**ACTION ITEM A**
Decide whether each statement below agrees with the gecko article, answering yes or no and quoting the deciding words from it: (i) the species is endemic to the island of Annobón; (ii) the species gives birth to live young; (iii) the species is known from twelve specimens.
**ACTION ITEM B**
Rewrite the gecko article from "Newton's leaf-toed gecko (Hemidactylus" up to and including "collected in 1893.", switching "Annobón" to "Bioko".

**DOCUMENT EXCERPT**

Newton's leaf-toed gecko
- Conservation status: Data Deficient (IUCN 3.1)

Scientific classification
- Kingdom: Animalia
- Phylum: Chordata
- Class: Reptilia
- Order: Squamata
- Suborder: Gekkota
- Family: Gekkonidae
- Genus: Hemidactylus
- Species: H. newtoni
- Binomial name: Hemidactylus newtoni Ferreira, 1897

= Newton's leaf-toed gecko =

- Genus: Hemidactylus
- Species: newtoni
- Authority: Ferreira, 1897
- Conservation status: DD

Species of lizard

Newton's leaf-toed gecko (Hemidactylus newtoni) is a species of lizard in the family Gekkonidae. The species is indigenous to Equatorial Guinea.

==Etymology==
The specific name, newtoni, is in honor of Portuguese botanist Colonel Francesco Newton.

==Geographic distribution==
Hemidactylus newtoni is endemic to the island of Annobón in Equatorial Guinea.

==Reproduction==
Hemidactylus newtoni is oviparous.

==Taxonomy==
Hemidactylus newtoni was described and named by J. Bethencourt Ferreira in 1897. The species is known only from the type series of seven specimens collected in 1893.

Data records
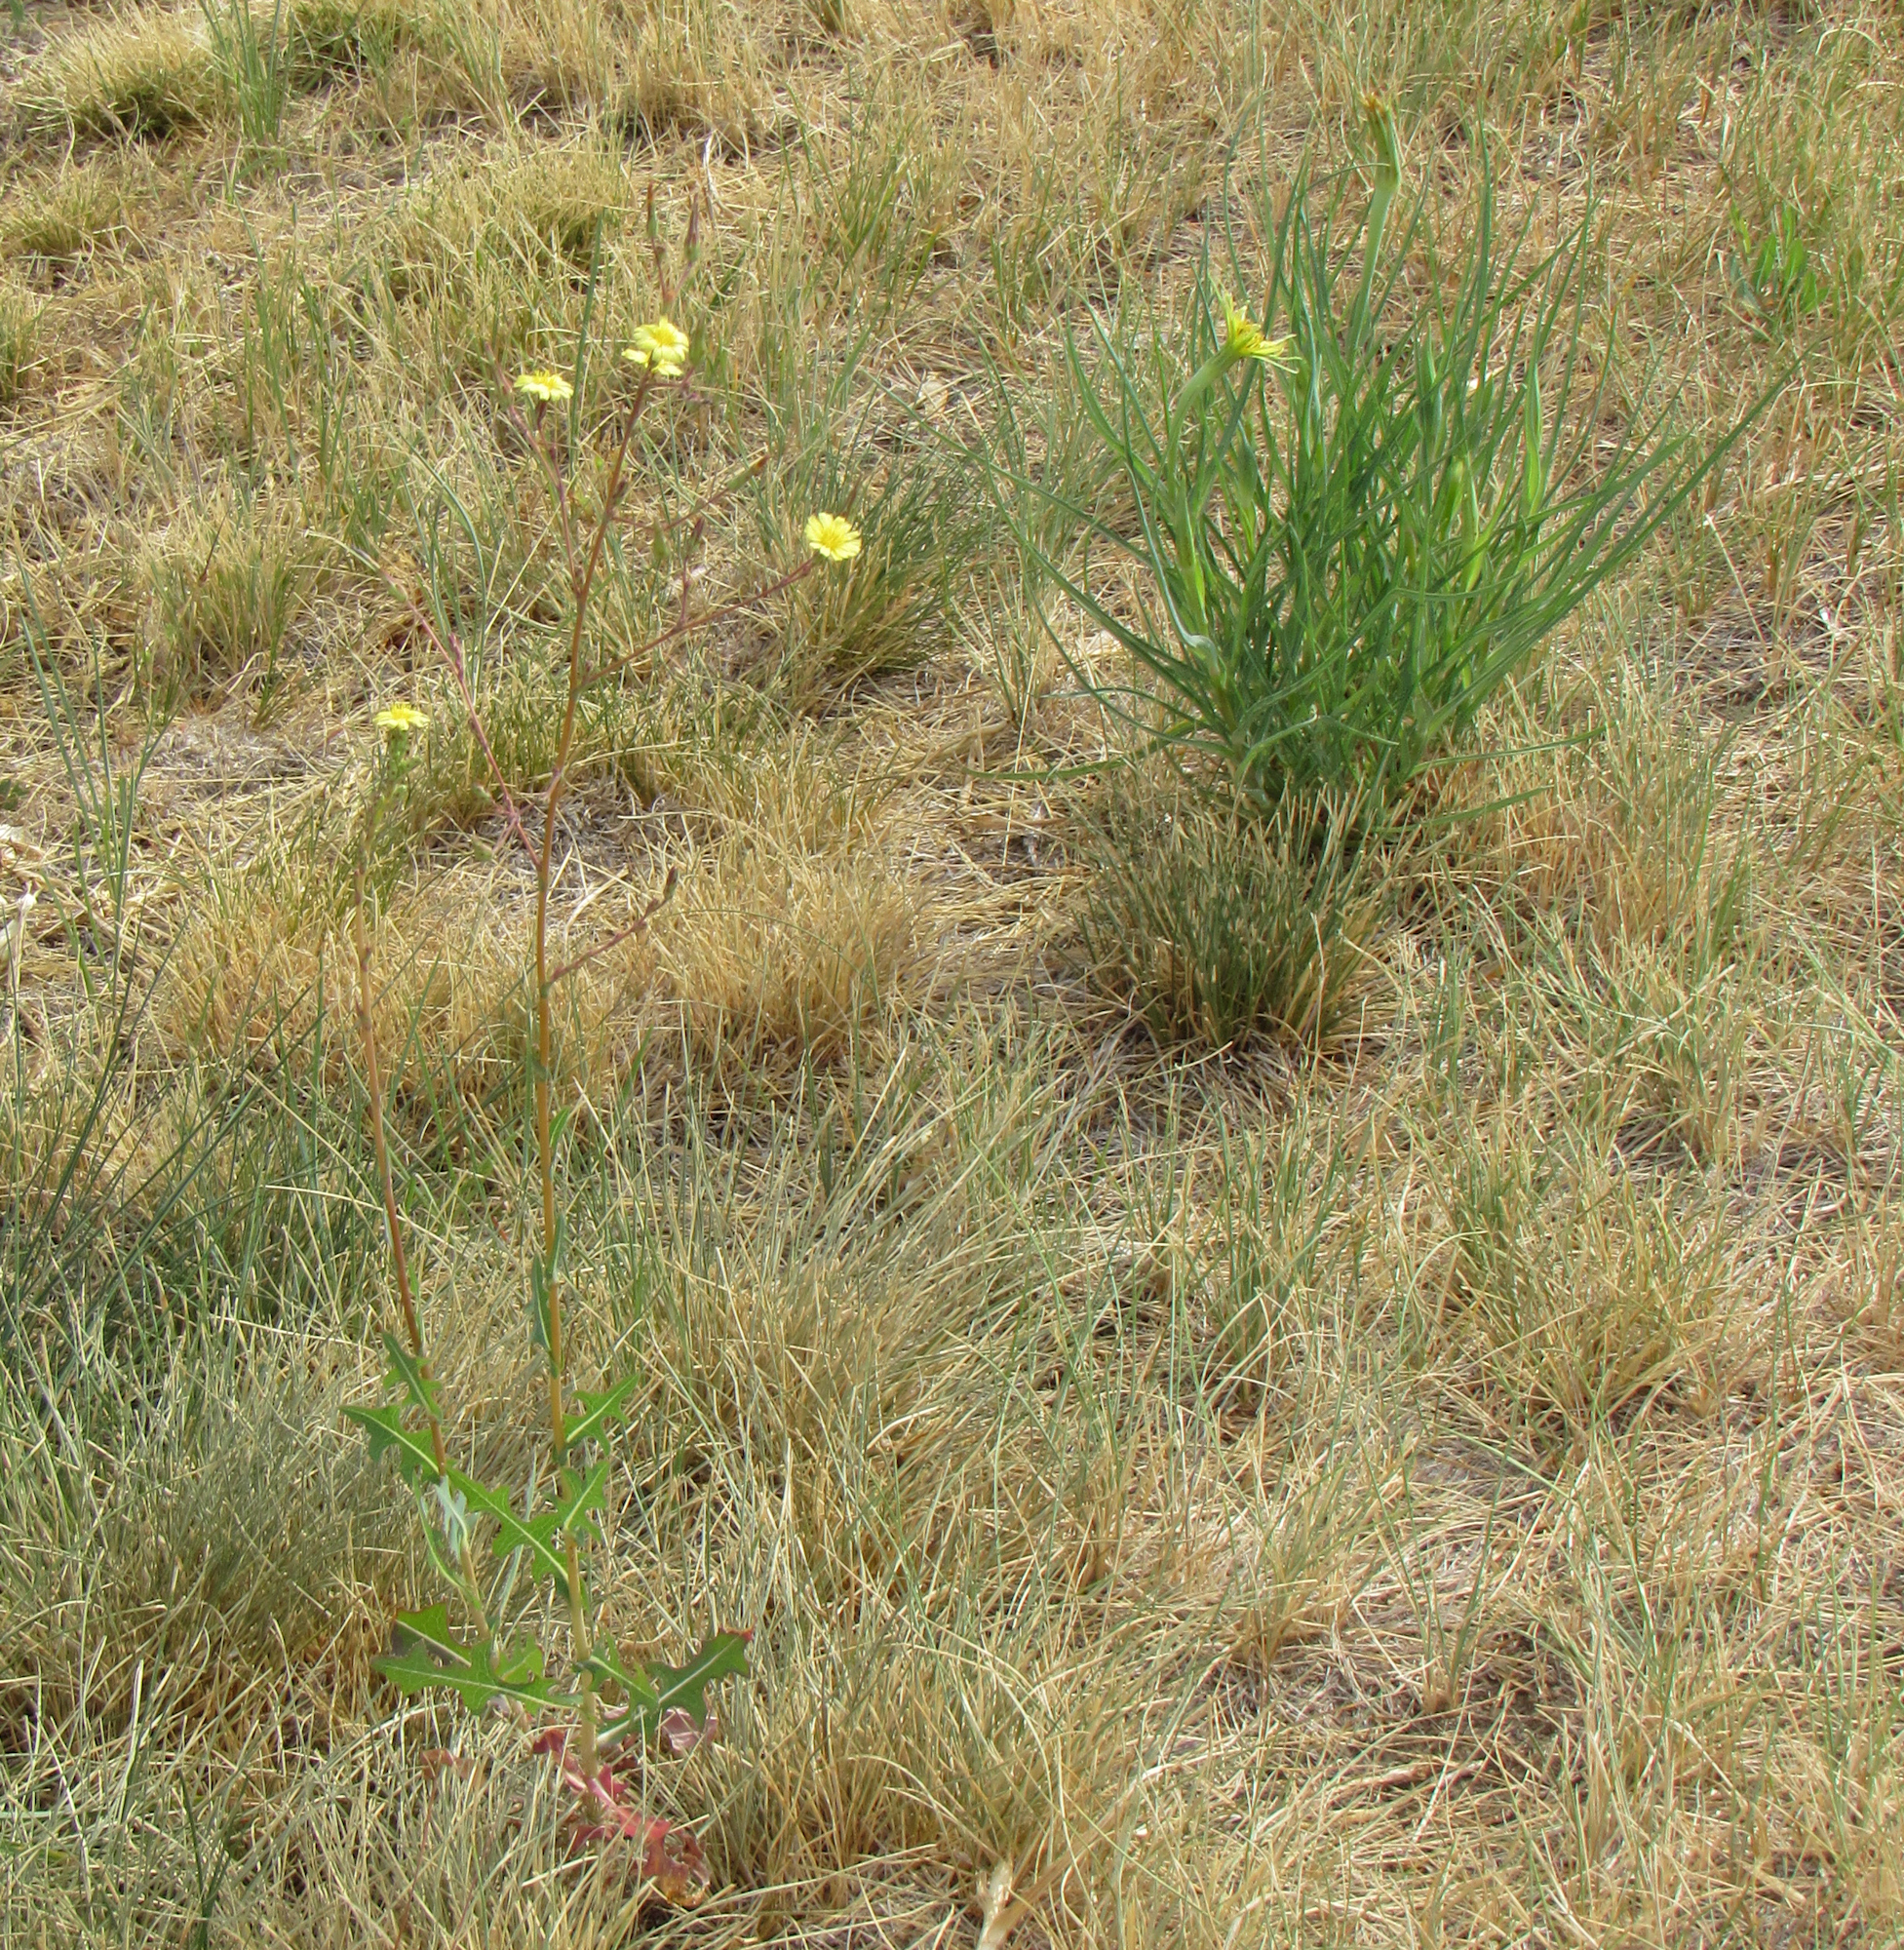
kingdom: Plantae
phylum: Tracheophyta
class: Magnoliopsida
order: Asterales
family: Asteraceae
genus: Tragopogon
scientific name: Tragopogon dubius
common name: Yellow salsify
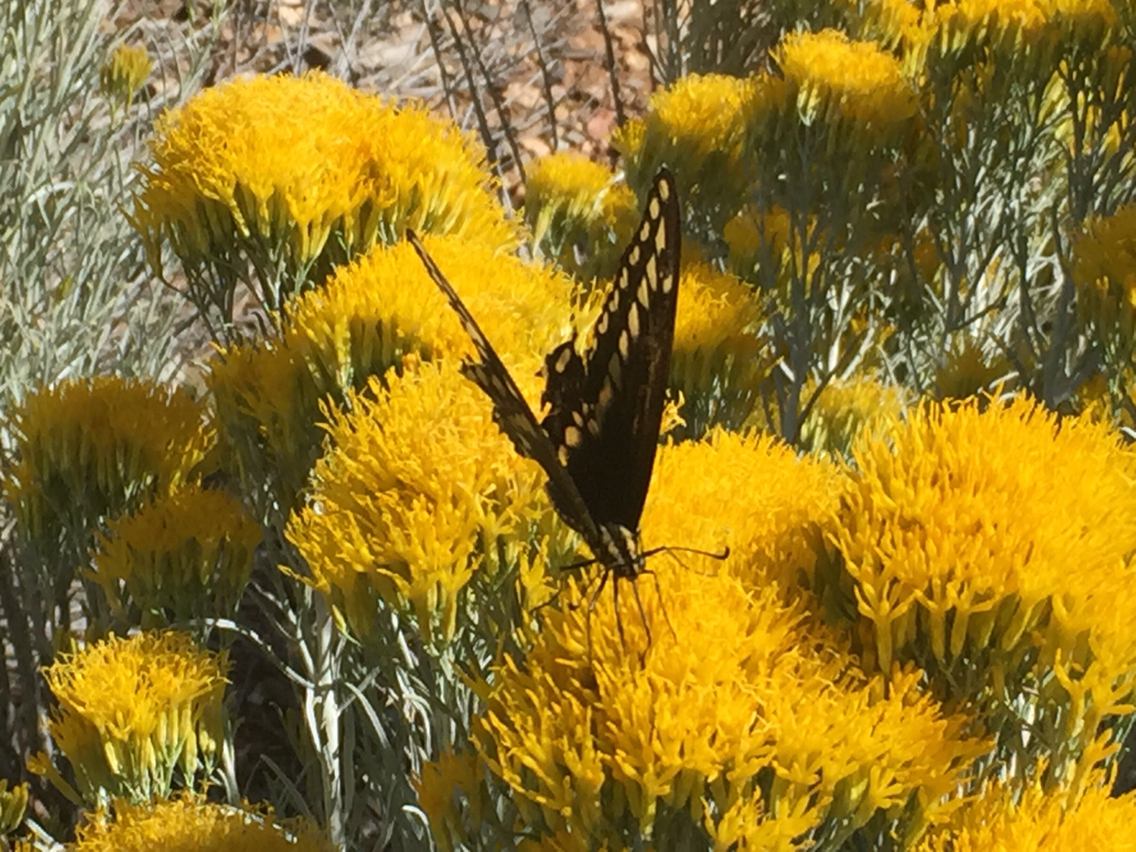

**EXPECTED ANSWER A**
(i) Yes: "Hemidactylus newtoni is endemic to the island of Annobón in Equatorial Guinea."
(ii) No: "Hemidactylus newtoni is oviparous."
(iii) No: "The species is known only from the type series of seven specimens collected in 1893."

**EXPECTED ANSWER B**
Newton's leaf-toed gecko (Hemidactylus newtoni) is a species of lizard in the family Gekkonidae. The species is indigenous to Equatorial Guinea.

==Etymology==
The specific name, newtoni, is in honor of Portuguese botanist Colonel Francesco Newton.

==Geographic distribution==
Hemidactylus newtoni is endemic to the island of Bioko in Equatorial Guinea.

==Reproduction==
Hemidactylus newtoni is oviparous.

==Taxonomy==
Hemidactylus newtoni was described and named by J. Bethencourt Ferreira in 1897. The species is known only from the type series of seven specimens collected in 1893.